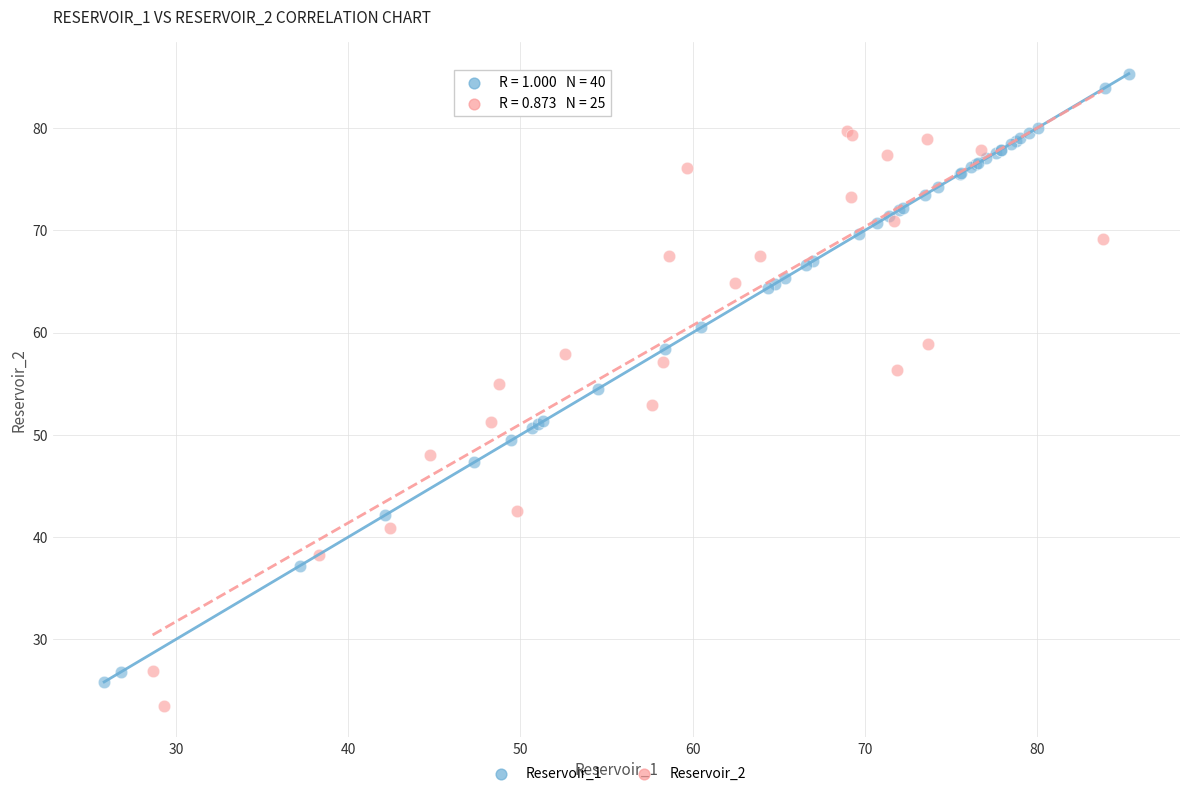

Which series has the widest spread of Y values?

Reservoir_1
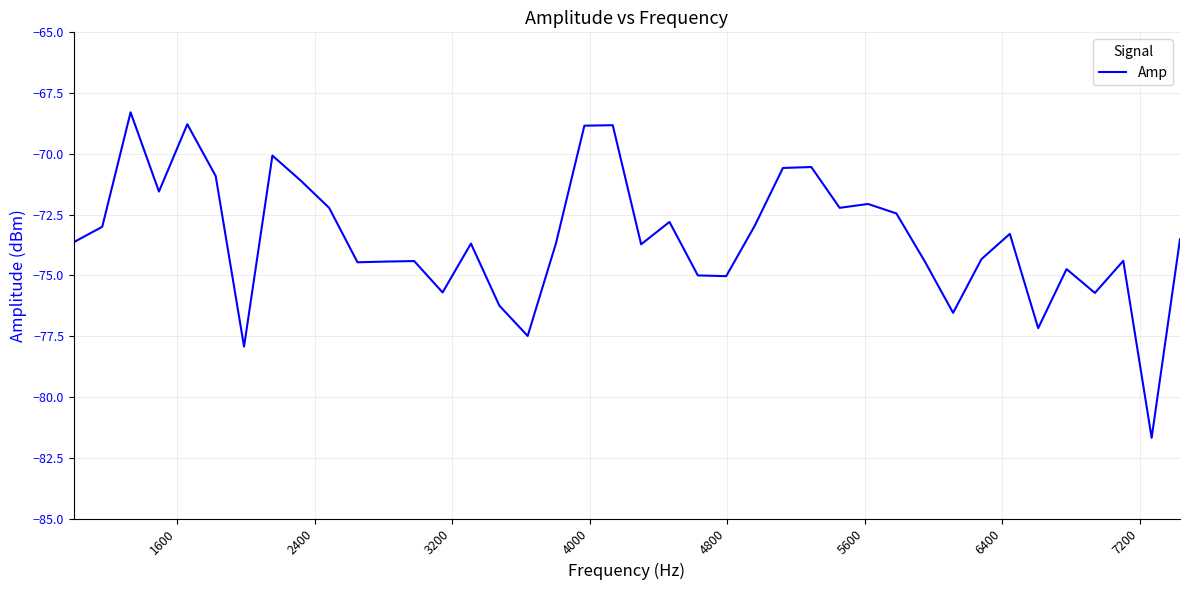

What is the minimum value shown in the chart?

-81.7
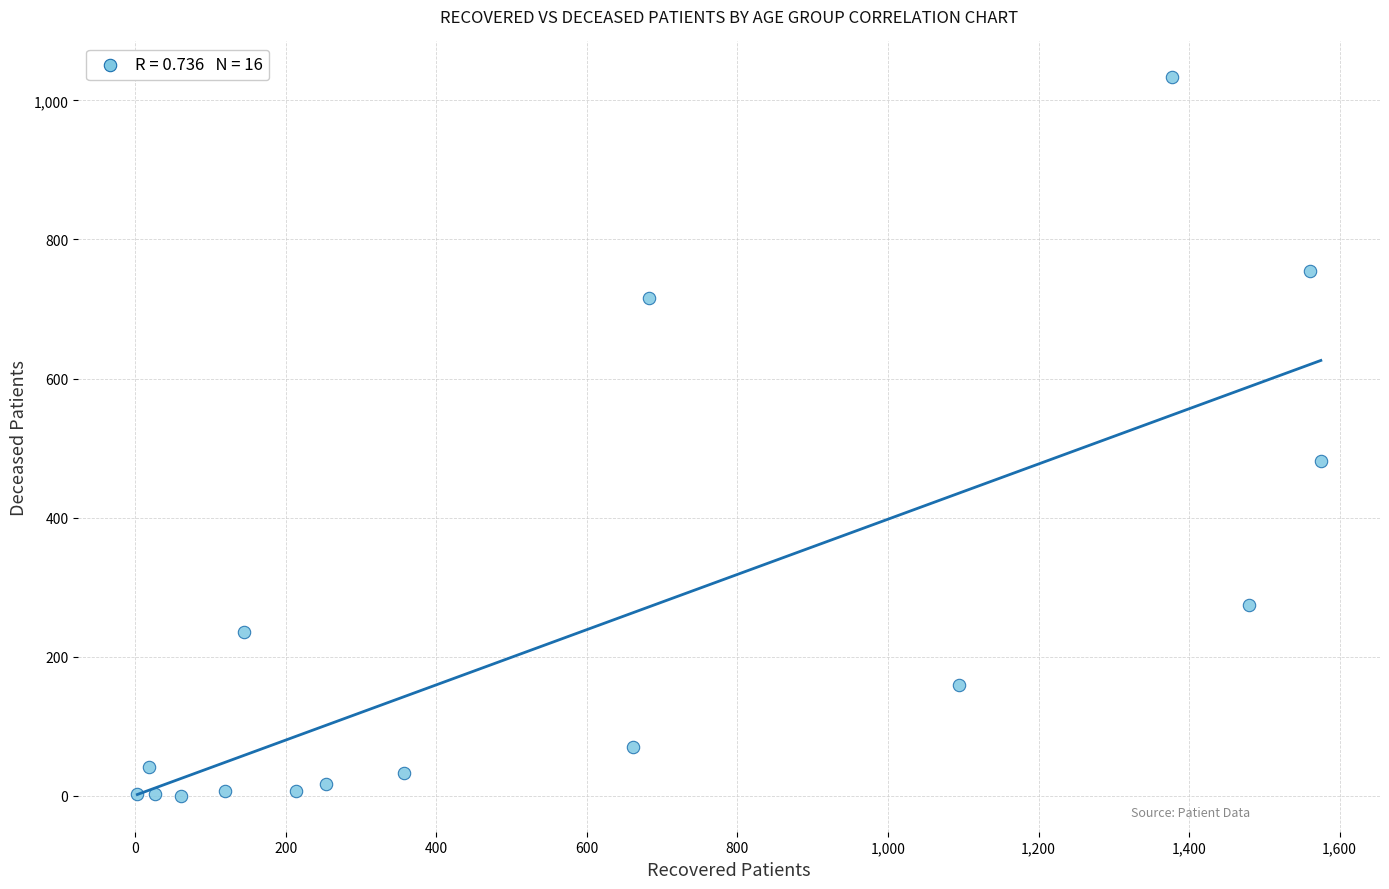

What is the range of Y values (max minus min)?

1033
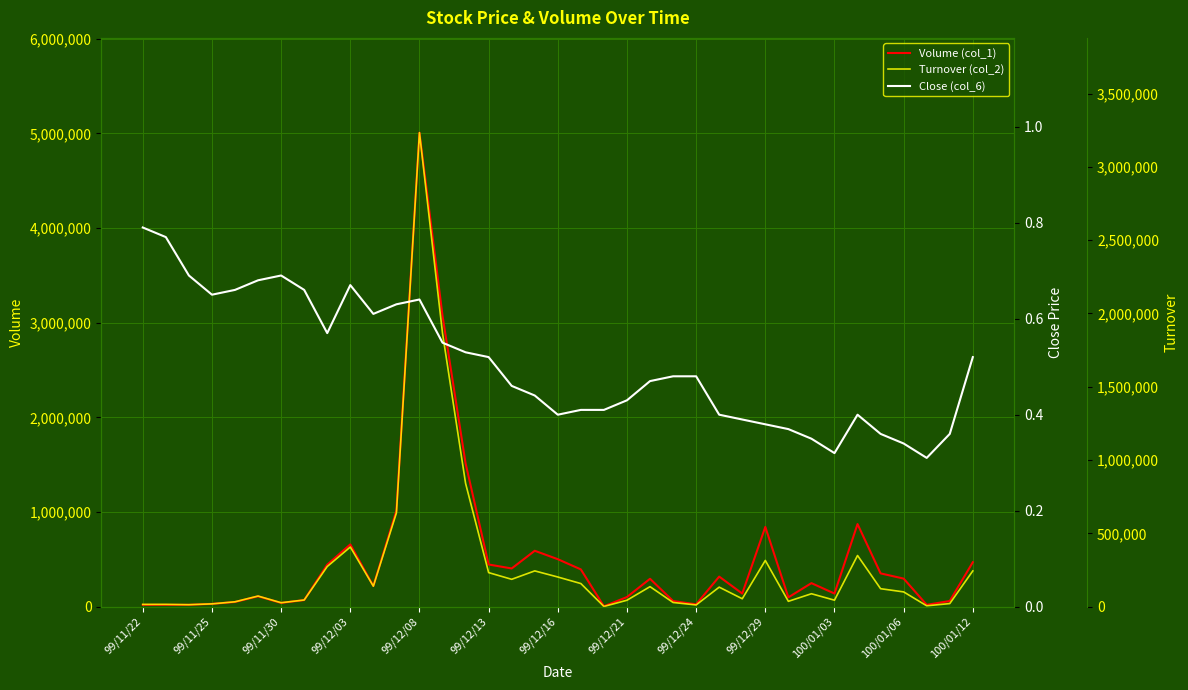

How many distinct data groups are displayed?

3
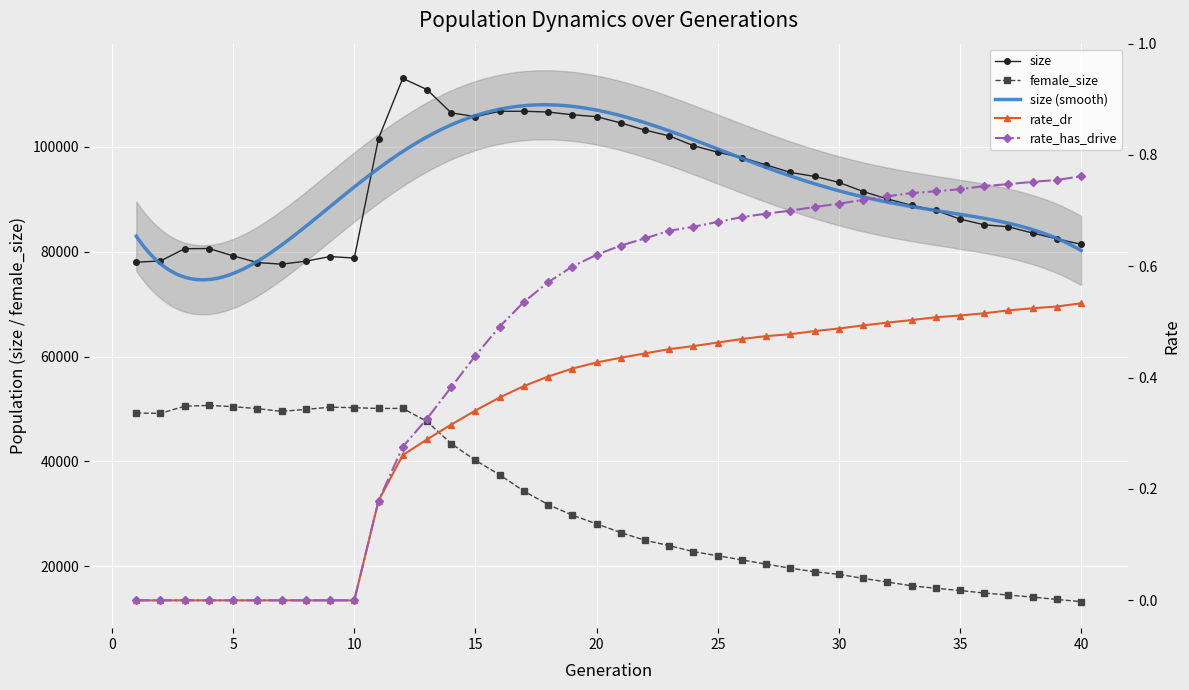

What is the total value across all series at 36?

99987.3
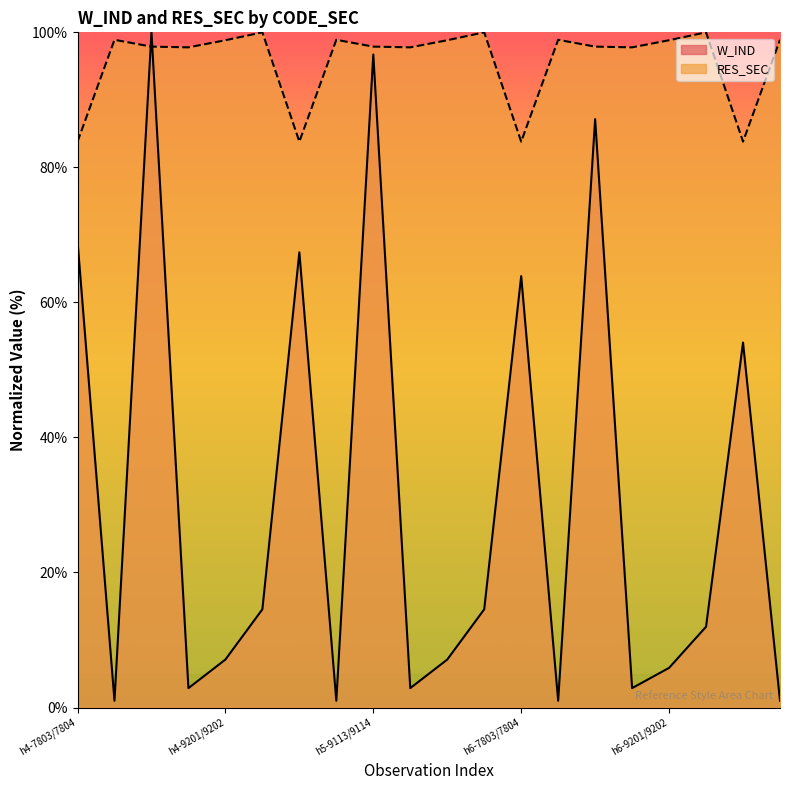

Reading left to right, transcribe all the data shown in this chart.

W_IND: h4-7803/7804=69.1	h4-7803/9208=1.0	h4-9113/9114=100.0	h4-9201/9104=2.9	h4-9201/9202=7.1	h4-9201/9311=14.5	h5-7803/7804=67.4	h5-7803/9208=1.0	h5-9113/9114=96.7	h5-9201/9104=2.9	h5-9201/9202=7.1	h5-9201/9311=14.5	h6-7803/7804=63.9	h6-7803/9208=1.0	h6-9113/9114=87.1	h6-9201/9104=2.9	h6-9201/9202=5.9	h6-9201/9311=12.0	h7-7803/7804=54.1	h7-7803/9208=1.0
RES_SEC: h4-7803/7804=83.8	h4-7803/9208=98.9	h4-9113/9114=97.9	h4-9201/9104=97.8	h4-9201/9202=98.8	h4-9201/9311=100.0	h5-7803/7804=83.8	h5-7803/9208=98.9	h5-9113/9114=97.9	h5-9201/9104=97.8	h5-9201/9202=98.8	h5-9201/9311=100.0	h6-7803/7804=83.8	h6-7803/9208=98.9	h6-9113/9114=97.9	h6-9201/9104=97.8	h6-9201/9202=98.8	h6-9201/9311=100.0	h7-7803/7804=83.8	h7-7803/9208=98.9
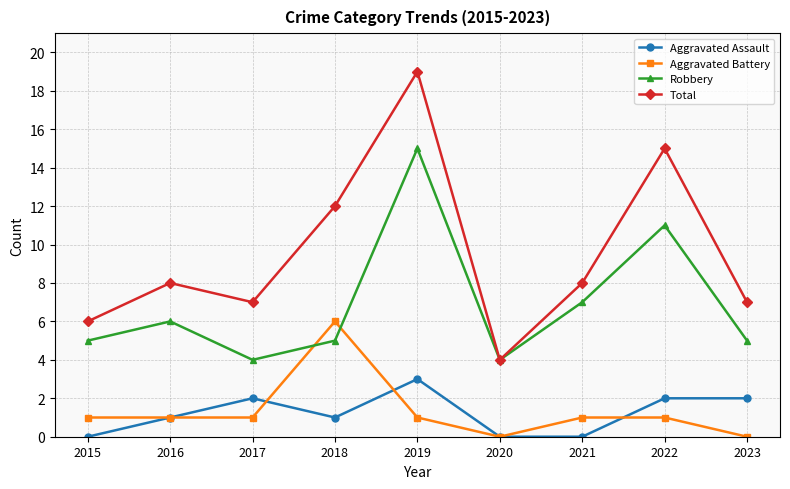

Which label corresponds to the largest value in the chart?

2019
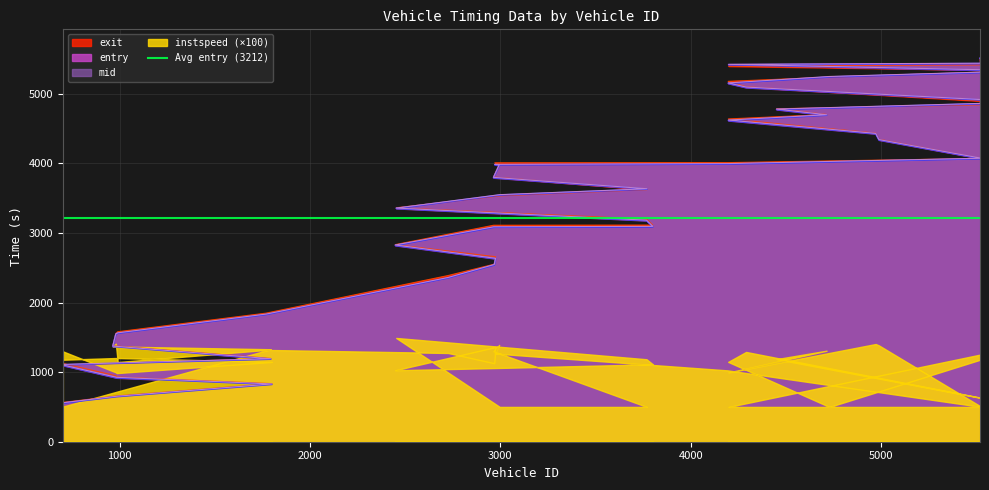

What is the average value of the exit series?

3221.9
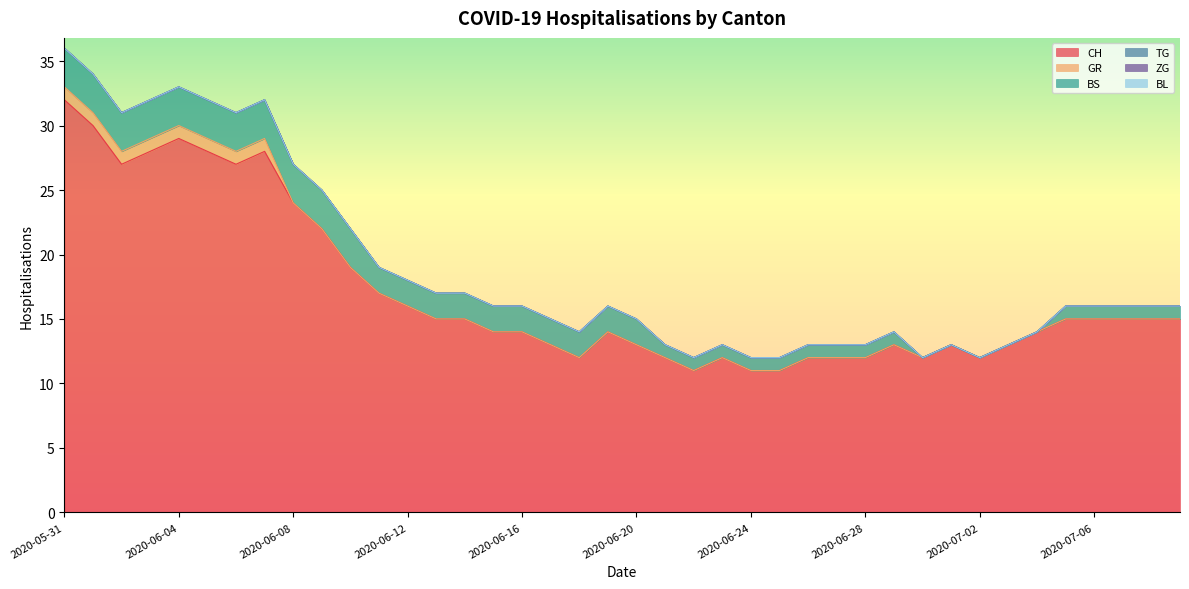

What is the maximum value for BS?

3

Try it:
Rewrite every line of the records above as one numbered list, skipping blank lines and leaving out the pictures.

Exercise output:
1. Which series has the widest spread of Y values?
2. Reservoir_1
3. What is the minimum value shown in the chart?
4. -81.7
5. What is the range of Y values (max minus min)?
6. 1033
7. How many distinct data groups are displayed?
8. 3
9. What is the total value across all series at 36?
10. 99987.3
11. Reading left to right, transcribe all the data shown in this chart.
12. W_IND: h4-7803/7804=69.1	h4-7803/9208=1.0	h4-9113/9114=100.0	h4-9201/9104=2.9	h4-9201/9202=7.1	h4-9201/9311=14.5	h5-7803/7804=67.4	h5-7803/9208=1.0	h5-9113/9114=96.7	h5-9201/9104=2.9	h5-9201/9202=7.1	h5-9201/9311=14.5	h6-7803/7804=63.9	h6-7803/9208=1.0	h6-9113/9114=87.1	h6-9201/9104=2.9	h6-9201/9202=5.9	h6-9201/9311=12.0	h7-7803/7804=54.1	h7-7803/9208=1.0
13. RES_SEC: h4-7803/7804=83.8	h4-7803/9208=98.9	h4-9113/9114=97.9	h4-9201/9104=97.8	h4-9201/9202=98.8	h4-9201/9311=100.0	h5-7803/7804=83.8	h5-7803/9208=98.9	h5-9113/9114=97.9	h5-9201/9104=97.8	h5-9201/9202=98.8	h5-9201/9311=100.0	h6-7803/7804=83.8	h6-7803/9208=98.9	h6-9113/9114=97.9	h6-9201/9104=97.8	h6-9201/9202=98.8	h6-9201/9311=100.0	h7-7803/7804=83.8	h7-7803/9208=98.9
14. Which label corresponds to the largest value in the chart?
15. 2019
16. What is the average value of the exit series?
17. 3221.9
18. What is the maximum value for BS?
19. 3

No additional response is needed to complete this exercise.